We frequently help parents write letters to clarify and document concerns about their child’s school program. Conversations often happen during times when staff are busy, people are frustrated, or a child is in crisis. Putting your thoughts on paper gives you the opportunity to take as long as you need to:
- state your concerns
- think over what you’ve written
- identify the legal and policy issues
- make changes
- get someone you trust to read over the letter and make suggestions before you deliver the letter
A lot of confusion and misunderstanding can be avoided by writing down verbal agreements or documenting action items clearly.
Here are some basic guidelines to use when drafting letters:
Never send a letter in anger. It can be helpful to write it to vent, but give yourself a cooling off period to come back and consider how you presented the problem. Threats and blaming in letters alienate the person who receives them, and can cause a district to feel a need to defend their staff and practices. That can set up an adversarial, defensive situation, and problems can escalate rather than get resolved.
Avoid accusations. Instead, ask questions and refer to your documentation. For example: “I took this picture of my child today at 3:30 when she arrived home on the school bus. Notice the swollen lip and scratches on her cheek. She tells me this happened when another student pushed her out of her wheelchair. I have not received any incident report. Where was the assigned aide when this occurred? I am very concerned about her safety and we need to schedule a meeting to discuss this as soon as possible. When can I expect an incident report?”
Follow up on important conversations with a confirmation letter. For example: “Thank you for taking time to meet with me about Jim’s behavior challenges recently. As we discussed, we need to have an IEP meeting within 30 calendar days to discuss whether the current behavior support plan is working. I look forward to receiving dates to consider ASAP.”
Write to the correct person and copy appropriate administrators. But always copy an administrator outside the school—a district 504 coordinator, or special education director. If you don’t know who these individuals are, you can call your school and ask, look online, or call your PTI at 1.800.866.4726 (Partners Resource Network is the PTI for Texas).
Deliver your letter in a way that provides proof of delivery. Email is not legal proof of delivery. Therefore, if you send an email, print it, and fax it or deliver it in person, and get a receipt showing that the school district received it. Save your proof of receipt.
If the issue is time sensitive, give a deadline. Legal timelines are often involved. But when there is no specific legal timeline, set your own “respond by” date. If the district cannot meet it, ask them to document why they can’t.

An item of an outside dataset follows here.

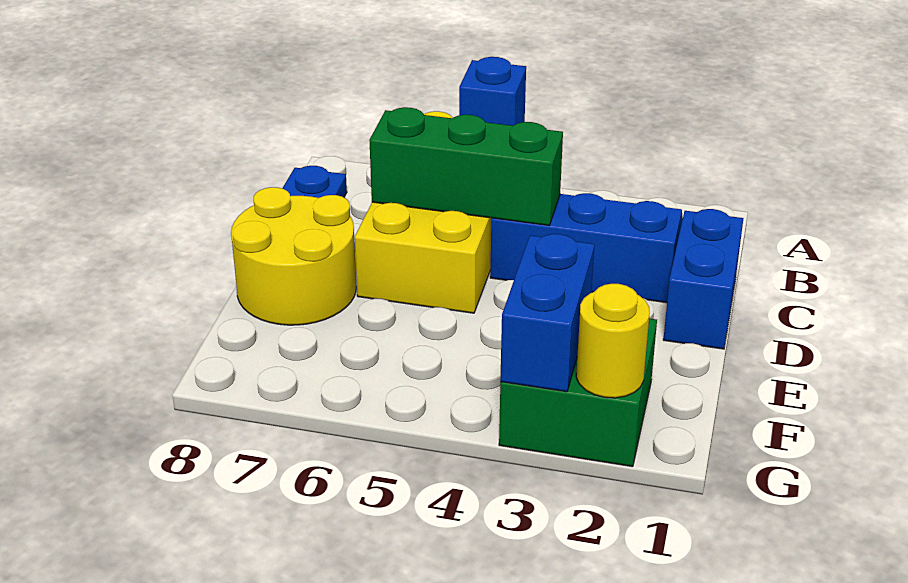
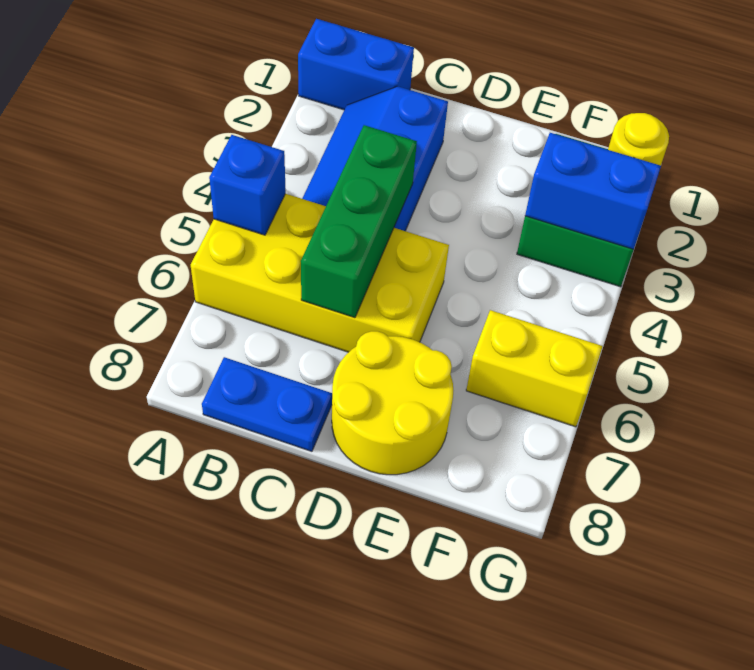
blue 1x2 brick [663,209,743,349] -> blue 1x2 brick moved to [298,19,414,110]
none -> yellow 1x2 brick [466,310,603,427]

Refer to attachments/evidence that you are writing about. For example: “Attached for your review is the math homework Jose attempted to do last night. He was unable to complete this assignment on his own. Can you please clarify how he is doing with long division and what approaches you are using to help him master this? I am wondering if he needs more resource support and if you are seeing these problems in the classroom?”
If you are saying that district policy or law wasn’t followed, cite that law or policy in your letter. If you need help finding it, you can call your PTI at 1.800.866.4726.
If you are writing to document areas of disagreement for an IEP or 504 plan, state the issues clearly, without hostility. For example: “Although the district is offering a special day class for Sam next year, we do not agree to this change as it is too restrictive. As we discussed in the meeting today, our concerns are….” and remember to advocate not only against something, but for something that pertains to your situation.
Once you do document your disagreement, put the ball in the district’s court. For example: “Please let me know if you are willing to hold a follow-up meeting to come to some resolution about placement for my child next year, or provide Prior Written Notice by [deadline] outlining the reasons for refusing to consider my request so that I can consider appropriate next steps.”
Don’t forget to document positive things, too! Letting a teacher or administrator know about a success helps build a positive relationship so that when disagreements do come up, you can work together to resolve them.
Keep a copy for your records and write that you want the letter put in your child’s school records.